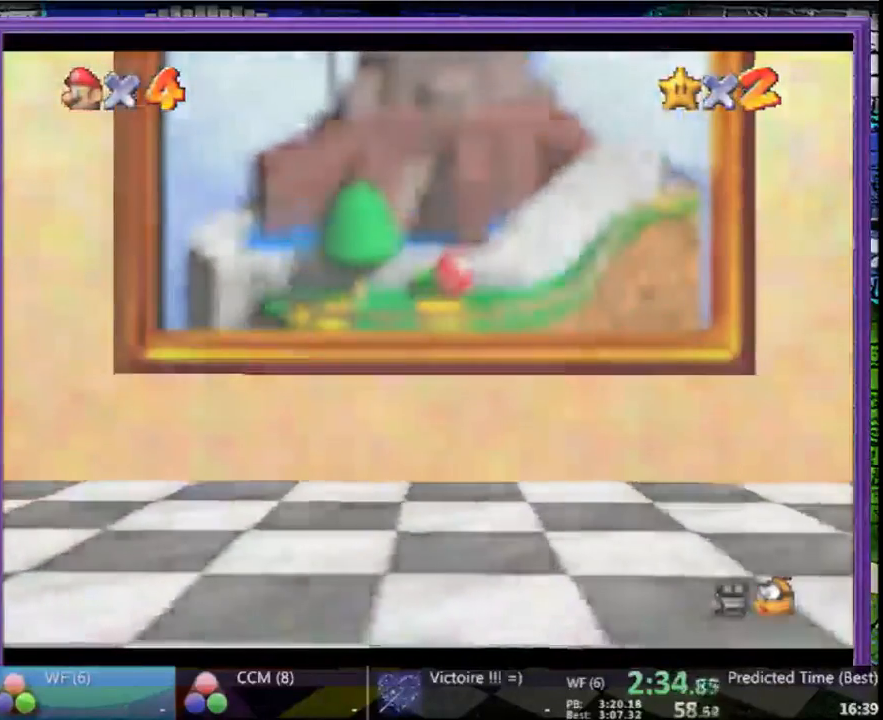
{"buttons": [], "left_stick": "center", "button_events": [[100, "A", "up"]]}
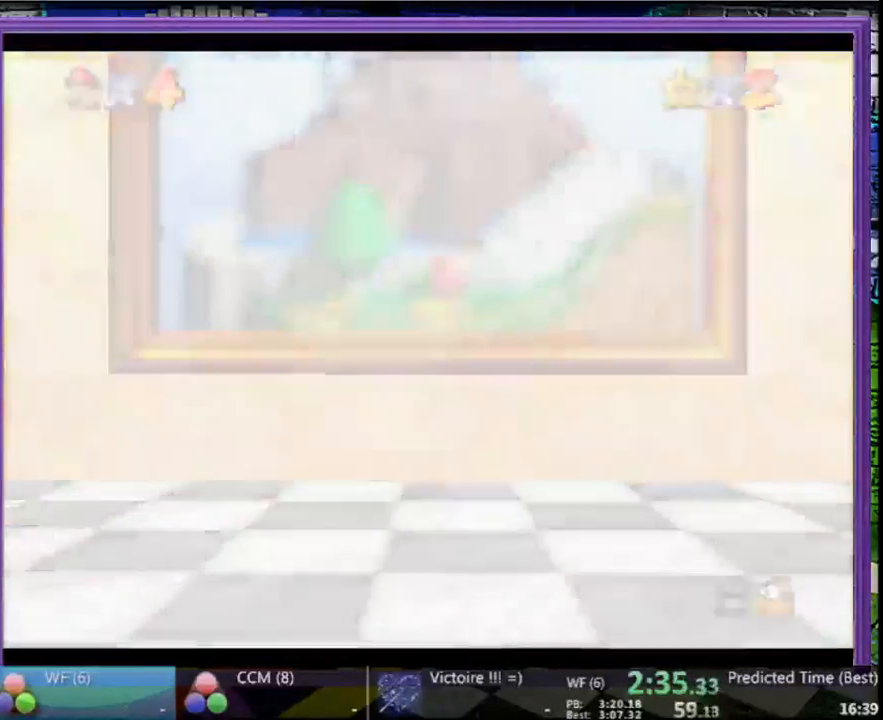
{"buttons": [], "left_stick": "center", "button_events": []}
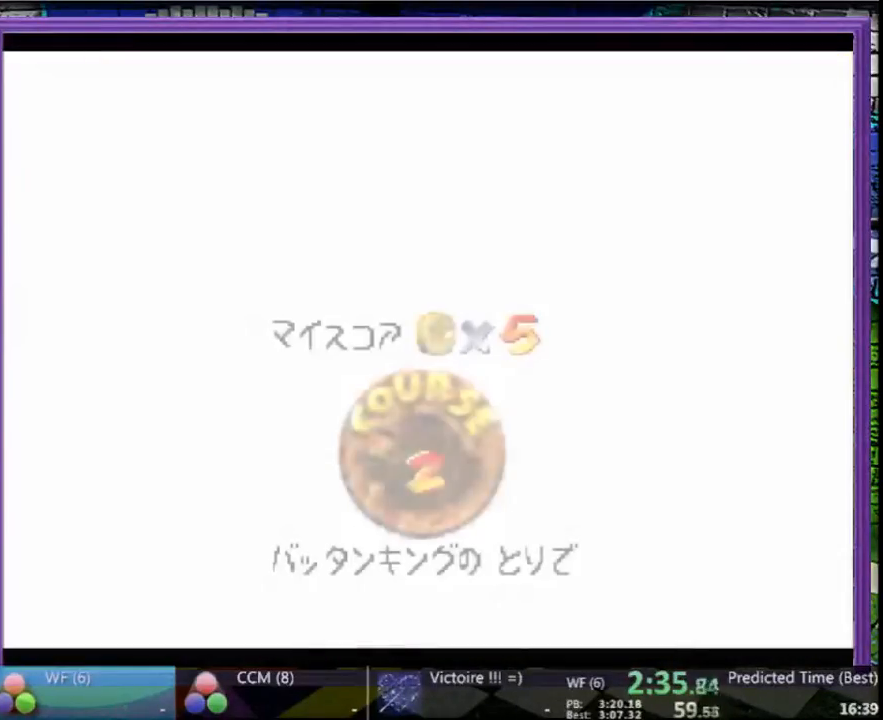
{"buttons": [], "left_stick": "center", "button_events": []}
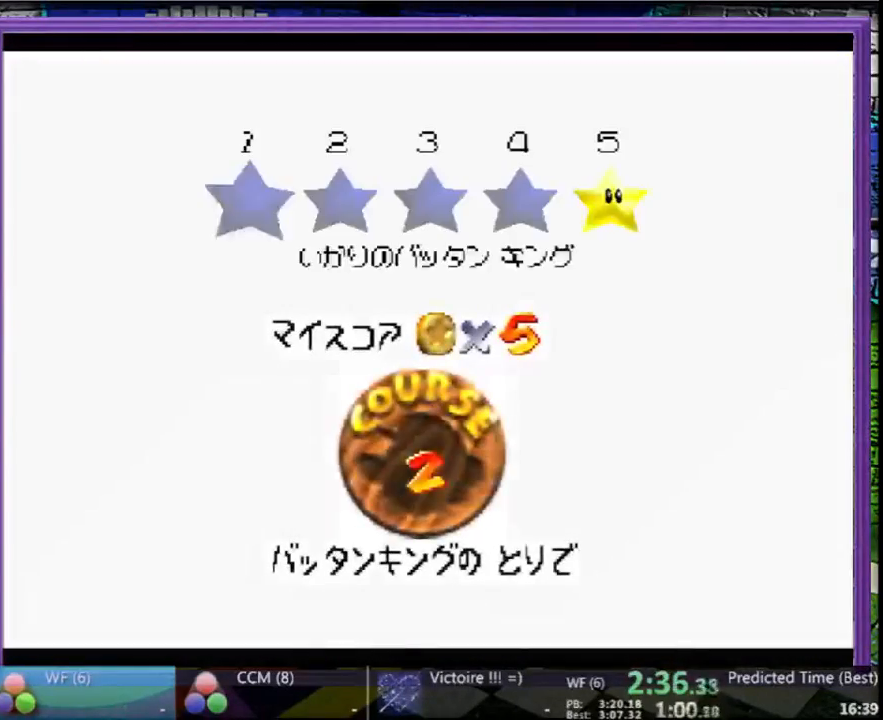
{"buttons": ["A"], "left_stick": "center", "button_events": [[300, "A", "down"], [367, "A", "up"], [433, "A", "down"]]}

### TASK DETAILS
Leaving out only the pictures, return the material above unchanged.

### RESULT OF THE TASK
{"buttons": [], "left_stick": "center", "button_events": [[100, "A", "up"]]}
{"buttons": [], "left_stick": "center", "button_events": []}
{"buttons": [], "left_stick": "center", "button_events": []}
{"buttons": ["A"], "left_stick": "center", "button_events": [[300, "A", "down"], [367, "A", "up"], [433, "A", "down"]]}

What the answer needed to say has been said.